Review: "Nothing is more difficult than to understand the dead...nothing is more dangerous than to ignore them" writes Iris Chase, the protagonist of THE BLIND ASSASSIN. Chase is an old woman, trying to outrace her "misbehaving" heart, scribbling away on loose leaf notepaper day after day, transcribing her thoughts, documenting her daily doings, remembering the past. She wants to leave behind a legacy of sorts, an explanation of her life for her grandaughter Sabrina from who she is estranged.

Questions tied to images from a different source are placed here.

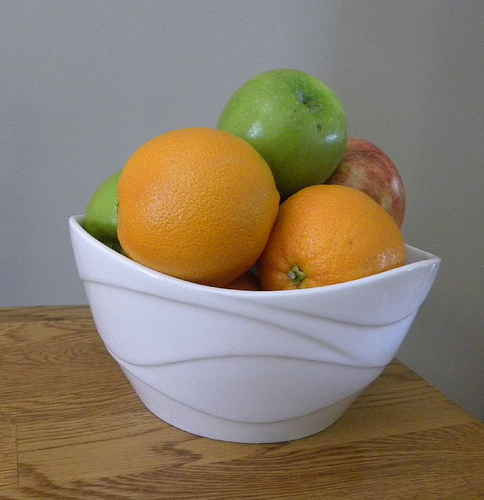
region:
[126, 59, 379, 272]
apples and oranges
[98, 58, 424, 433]
fruit in a white bowl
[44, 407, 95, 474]
a wooden table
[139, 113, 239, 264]
an orange in a white bowl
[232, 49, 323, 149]
a green apple in a white bowl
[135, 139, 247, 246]
an orange sitting in white bowl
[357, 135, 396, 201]
a red apple in a white bowl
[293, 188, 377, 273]
an orange sits in a white bowl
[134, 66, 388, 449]
a group of oranges and apples sitting on a table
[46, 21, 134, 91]
a grey wall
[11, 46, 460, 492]
a small bowl of fruit sitting on a table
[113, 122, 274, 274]
a large orange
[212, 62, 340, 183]
a green Granny Smith apple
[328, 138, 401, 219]
a red apple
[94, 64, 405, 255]
several pieces of fruit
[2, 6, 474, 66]
a gray wall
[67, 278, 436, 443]
a white porcelain bowl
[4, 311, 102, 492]
a wooden table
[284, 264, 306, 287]
a small stem of an orange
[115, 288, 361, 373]
a wavy design on a bowl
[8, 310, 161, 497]
A BROWN WOODEN TABLE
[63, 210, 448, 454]
A WHITE GLASS BOWL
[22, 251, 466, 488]
A WHITE GLASS BOWL ON A TABLE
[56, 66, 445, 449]
A BOWL OF FRUIT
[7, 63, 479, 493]
A BOWL OF FRUIT ON A TABLE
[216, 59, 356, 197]
A GREEN APPLE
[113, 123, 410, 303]
TWO ORANGES IN A BOWL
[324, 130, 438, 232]
A RED APPLE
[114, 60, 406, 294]
TWO ORANGES AND A GREEN APPLE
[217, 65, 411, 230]
A GREEN AND A RED APPLE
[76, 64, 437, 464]
bowl of fruit on table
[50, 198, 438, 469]
wavy design across bowl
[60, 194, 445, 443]
white ceramic bowl with curved edge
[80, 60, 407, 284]
oranges and apples in a container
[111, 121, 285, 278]
porous texture of orange peel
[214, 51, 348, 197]
green apple with light yellow specks across skin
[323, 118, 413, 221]
red apple with yellow undertones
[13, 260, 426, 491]
corner of wooden table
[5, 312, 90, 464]
curls and swirls of wood grain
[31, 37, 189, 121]
grey wall behind table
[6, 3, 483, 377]
light grey wall behind fruit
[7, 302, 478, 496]
brown wooden table top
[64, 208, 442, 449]
white wave pattern bowl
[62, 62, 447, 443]
bowl of mixed fruit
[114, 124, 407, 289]
two whole oranges in bowl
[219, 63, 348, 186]
green apple on top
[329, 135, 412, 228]
edge of red apple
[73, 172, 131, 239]
edge of green apple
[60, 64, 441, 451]
apples and oranges in bowl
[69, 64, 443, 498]
fruit bowl on table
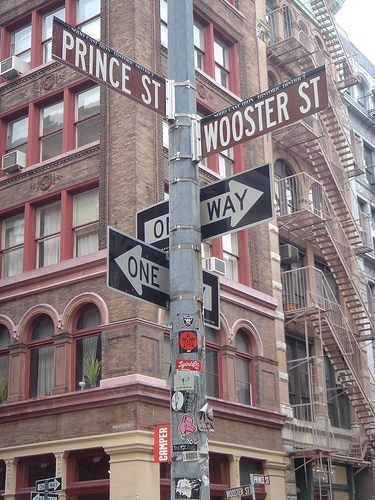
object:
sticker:
[178, 329, 197, 352]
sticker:
[174, 360, 200, 374]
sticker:
[182, 315, 194, 326]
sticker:
[173, 444, 197, 450]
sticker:
[171, 390, 186, 412]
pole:
[165, 0, 211, 500]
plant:
[84, 354, 103, 390]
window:
[28, 309, 54, 399]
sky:
[328, 0, 374, 61]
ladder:
[264, 0, 374, 462]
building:
[0, 0, 375, 499]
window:
[3, 112, 29, 169]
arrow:
[144, 178, 265, 246]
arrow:
[113, 245, 213, 314]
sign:
[50, 14, 166, 117]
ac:
[1, 148, 26, 174]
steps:
[273, 171, 374, 343]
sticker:
[173, 368, 194, 391]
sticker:
[177, 414, 196, 446]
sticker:
[174, 477, 199, 500]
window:
[71, 302, 102, 392]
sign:
[197, 64, 328, 158]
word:
[157, 426, 168, 464]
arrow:
[36, 478, 63, 498]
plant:
[42, 387, 51, 397]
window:
[33, 191, 59, 269]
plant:
[0, 376, 8, 404]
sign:
[132, 160, 275, 250]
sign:
[103, 223, 221, 333]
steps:
[280, 266, 375, 468]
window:
[32, 91, 67, 164]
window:
[65, 82, 100, 143]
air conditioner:
[0, 55, 31, 81]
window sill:
[72, 377, 99, 390]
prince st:
[59, 31, 162, 112]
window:
[71, 178, 100, 259]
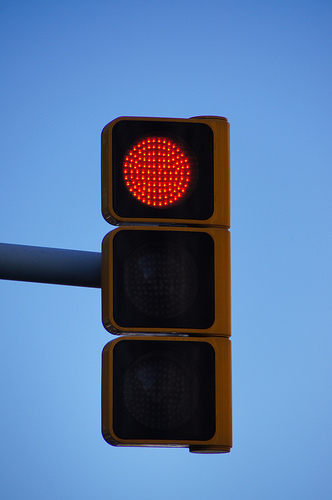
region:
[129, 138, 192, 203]
the red traffic light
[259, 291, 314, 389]
the blue skies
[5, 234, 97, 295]
the metal bar of a traffic light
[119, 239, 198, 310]
an off traffic light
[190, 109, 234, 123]
the top of a traffic light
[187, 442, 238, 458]
the bottom of a traffic light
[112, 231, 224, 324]
the yellow part of the traffic light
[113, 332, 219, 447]
the green light of a traffic light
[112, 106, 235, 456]
3 light signal stack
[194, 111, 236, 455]
the body of a traffic light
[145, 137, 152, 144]
small red colored light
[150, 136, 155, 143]
small red colored light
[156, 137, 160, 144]
small red colored light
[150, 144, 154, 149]
small red colored light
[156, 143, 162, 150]
small red colored light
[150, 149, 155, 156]
small red colored light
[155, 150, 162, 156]
small red colored light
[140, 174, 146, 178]
small red colored light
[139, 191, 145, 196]
small red colored light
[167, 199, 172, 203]
small red colored light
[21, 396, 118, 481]
A blue sky background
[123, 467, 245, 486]
A blue sky background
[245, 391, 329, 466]
A blue sky background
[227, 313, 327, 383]
A blue sky background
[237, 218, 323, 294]
A blue sky background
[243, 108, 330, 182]
A blue sky background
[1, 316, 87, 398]
A blue sky background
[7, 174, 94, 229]
A blue sky background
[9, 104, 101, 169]
A blue sky background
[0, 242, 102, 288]
the pole holding up the traffic light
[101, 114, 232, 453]
the yellow casing for the traffic light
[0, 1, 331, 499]
the clear blue sky behind the traffic light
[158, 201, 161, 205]
the red pixel on the traffic light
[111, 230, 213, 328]
the black area in the traffic light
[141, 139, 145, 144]
the red pixel on the traffic light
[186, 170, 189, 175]
the red pixel on the traffic light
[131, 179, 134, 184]
the red pixel on the traffic light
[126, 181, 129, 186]
the red pixel on the traffic light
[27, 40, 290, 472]
traffic light attached to a pole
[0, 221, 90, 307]
metal pole perpendicular to the lights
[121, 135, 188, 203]
circular red light composed of many small lights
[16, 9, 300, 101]
background of a blue sky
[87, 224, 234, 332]
middle light turned off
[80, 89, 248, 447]
traffic control signal with red light on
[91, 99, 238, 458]
traffic lamp with three aspects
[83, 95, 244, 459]
red light facing a driver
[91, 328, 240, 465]
bottom green light, currently off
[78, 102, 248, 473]
traffic semaphore, attached to a pole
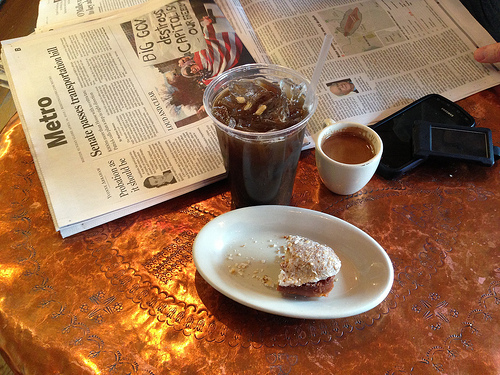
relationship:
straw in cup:
[302, 33, 335, 112] [204, 63, 316, 210]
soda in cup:
[214, 75, 304, 208] [204, 63, 316, 210]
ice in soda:
[211, 75, 308, 132] [214, 75, 304, 208]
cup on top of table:
[204, 63, 316, 210] [3, 4, 499, 374]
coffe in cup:
[321, 132, 378, 164] [315, 116, 384, 195]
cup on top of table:
[315, 116, 384, 195] [3, 4, 499, 374]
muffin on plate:
[277, 234, 341, 298] [194, 204, 394, 321]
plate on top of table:
[194, 204, 394, 321] [3, 4, 499, 374]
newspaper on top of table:
[4, 1, 499, 240] [3, 4, 499, 374]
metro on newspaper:
[37, 97, 69, 149] [4, 1, 499, 240]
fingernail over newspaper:
[473, 43, 500, 65] [4, 1, 499, 240]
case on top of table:
[411, 119, 498, 168] [3, 4, 499, 374]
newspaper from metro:
[4, 1, 499, 240] [37, 97, 69, 149]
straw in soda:
[302, 33, 335, 112] [214, 75, 304, 208]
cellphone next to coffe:
[367, 92, 476, 180] [321, 132, 378, 164]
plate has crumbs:
[194, 204, 394, 321] [229, 232, 291, 292]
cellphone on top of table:
[367, 92, 476, 180] [3, 4, 499, 374]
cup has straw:
[204, 63, 316, 210] [302, 33, 335, 112]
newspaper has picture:
[4, 1, 499, 240] [113, 1, 264, 129]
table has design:
[3, 4, 499, 374] [8, 153, 500, 373]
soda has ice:
[214, 75, 304, 208] [211, 75, 308, 132]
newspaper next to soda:
[4, 1, 499, 240] [214, 75, 304, 208]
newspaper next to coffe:
[4, 1, 499, 240] [321, 132, 378, 164]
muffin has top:
[277, 234, 341, 298] [278, 235, 341, 286]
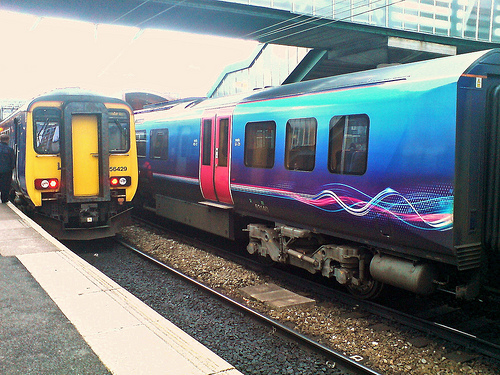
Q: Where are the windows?
A: On the side of a train.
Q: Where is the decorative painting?
A: On the side of a train.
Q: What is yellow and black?
A: Front of a train.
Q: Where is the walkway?
A: Over two trains.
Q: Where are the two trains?
A: Passing at a station.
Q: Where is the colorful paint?
A: Side of train.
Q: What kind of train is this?
A: This is a dark blue train.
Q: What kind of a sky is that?
A: A light white sky.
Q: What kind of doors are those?
A: Pink doors.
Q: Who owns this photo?
A: Zander Zane.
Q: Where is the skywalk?
A: Above the trains.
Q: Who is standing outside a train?
A: A man.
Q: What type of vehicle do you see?
A: Train.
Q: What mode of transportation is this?
A: Train.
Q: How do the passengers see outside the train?
A: Windows.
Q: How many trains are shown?
A: 2.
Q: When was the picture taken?
A: Daytime.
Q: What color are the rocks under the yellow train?
A: Black.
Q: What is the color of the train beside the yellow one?
A: Blue.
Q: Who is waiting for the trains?
A: No One is present.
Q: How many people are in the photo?
A: None.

Atwood publishes a book every few years and I have read all of them except THE HANDMAID'S TALE (lacking in courage I suppose). I never cease to be impressed with her talent and dexterity as a writer, and the beauty of her written words. As I have aged, her books have kept pace with my development or lack thereof. She speaks to me, saying things I think (do you really want someone going through your things when you die?) and expressing feelings I feel (who does not grieve?)

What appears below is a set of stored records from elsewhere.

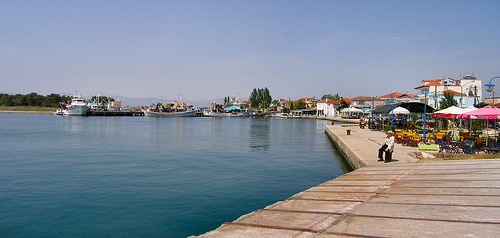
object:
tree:
[1, 92, 71, 108]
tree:
[439, 87, 458, 110]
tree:
[293, 100, 306, 110]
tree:
[321, 93, 340, 101]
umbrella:
[389, 106, 410, 115]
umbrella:
[458, 105, 500, 119]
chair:
[437, 139, 457, 153]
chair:
[460, 139, 477, 154]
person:
[378, 130, 395, 163]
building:
[414, 72, 481, 109]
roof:
[414, 77, 462, 89]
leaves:
[249, 87, 271, 109]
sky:
[2, 0, 498, 105]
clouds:
[325, 26, 409, 56]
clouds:
[117, 19, 240, 51]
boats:
[54, 89, 249, 116]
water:
[0, 113, 353, 238]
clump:
[249, 87, 272, 110]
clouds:
[192, 0, 500, 56]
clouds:
[146, 60, 240, 101]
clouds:
[6, 36, 86, 84]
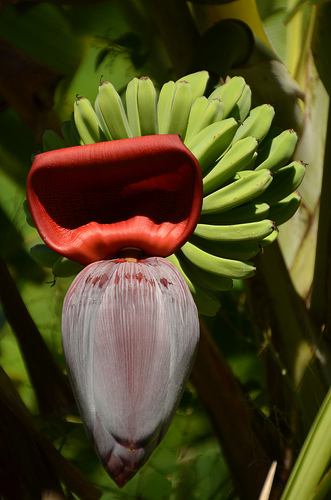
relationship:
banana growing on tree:
[73, 70, 305, 319] [0, 0, 330, 498]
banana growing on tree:
[73, 70, 305, 319] [187, 260, 308, 496]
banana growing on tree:
[92, 73, 131, 141] [187, 260, 308, 496]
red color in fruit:
[23, 131, 203, 488] [23, 65, 313, 491]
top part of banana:
[42, 131, 226, 258] [68, 71, 284, 178]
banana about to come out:
[73, 70, 305, 319] [103, 211, 234, 262]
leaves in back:
[171, 431, 213, 479] [26, 293, 65, 365]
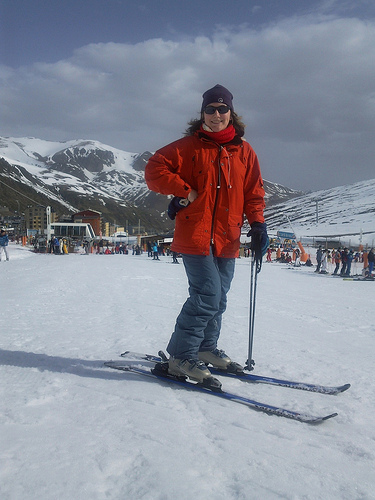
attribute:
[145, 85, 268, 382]
woman — smiling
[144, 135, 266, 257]
jacket — red, orange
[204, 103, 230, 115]
sunglasses — black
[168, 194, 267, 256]
gloves — black, blue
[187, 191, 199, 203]
hand — bare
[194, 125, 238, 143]
scarf — red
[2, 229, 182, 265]
people — walking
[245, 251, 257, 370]
poles — black, metal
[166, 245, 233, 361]
pants — gray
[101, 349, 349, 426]
skis — blue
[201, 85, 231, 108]
hat — blue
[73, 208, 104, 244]
building — brown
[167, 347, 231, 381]
boots — gray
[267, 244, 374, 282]
group — skiing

She raised my consciousness with LIFE BEFORE MAN, made me laugh with LADY ORACLE, fed my need for the mystical with ALIAS GRACE, and helped me put old resentments to rest with CAT'S EYE. Now as I enter what the insurance companies describe as the "high risk" years, she arrives with THE BLIND ASSASSIN to help me put my house of memories in order.

Atwood says, "Happiness is a garden walled with glass: there's no way in and no way out. In paradise there are no stories, because there are no journeys." On earth our lives are stories with a beginning a middle and an end. If you truly live you must love, and if you love, sooner or later the blind assassin rips out your heart and you become--says Iris--a hard-boiled egg with a missing yolk.

There are two main stories, one "tale" and a few asides in THE BLIND ASSASSIN. The silly sci-fi incident referred to by another reviewer is a toss-away tale, not the crux of either of the two main stories or the tale. The primary story is Iris's somewhat deconstructed autobiography. Most of the action in her chronicle takes place in the 1930s and early 1940s just prior to and during WWII and concerns her childhood and early adult years with her sister Laura.

For a while, you may not know who is telling the second story interwoven through Iris' tale, as it has been written in the third person. This story is lyrical and absolutely haunting --reminscent of the poetic writing in the THE ENGLISH PATIENT. The second story takes place during the same period as the first. "The Blind Assassin" is also the title of a tale constructed by one of the characters for the amusement of another. This latter piece reminds me of one of Scherazade's tales set in an exotic place in Western Asia.

Does God have a left hand? Laura asks. In French left is mal or bad. How can God have a bad hand. But man is made in God's image and men have left hands so God must have a left hand. But who would sit on God's left or bad hand? Maybe God sits at a round table says Iris and everyone sits on his right.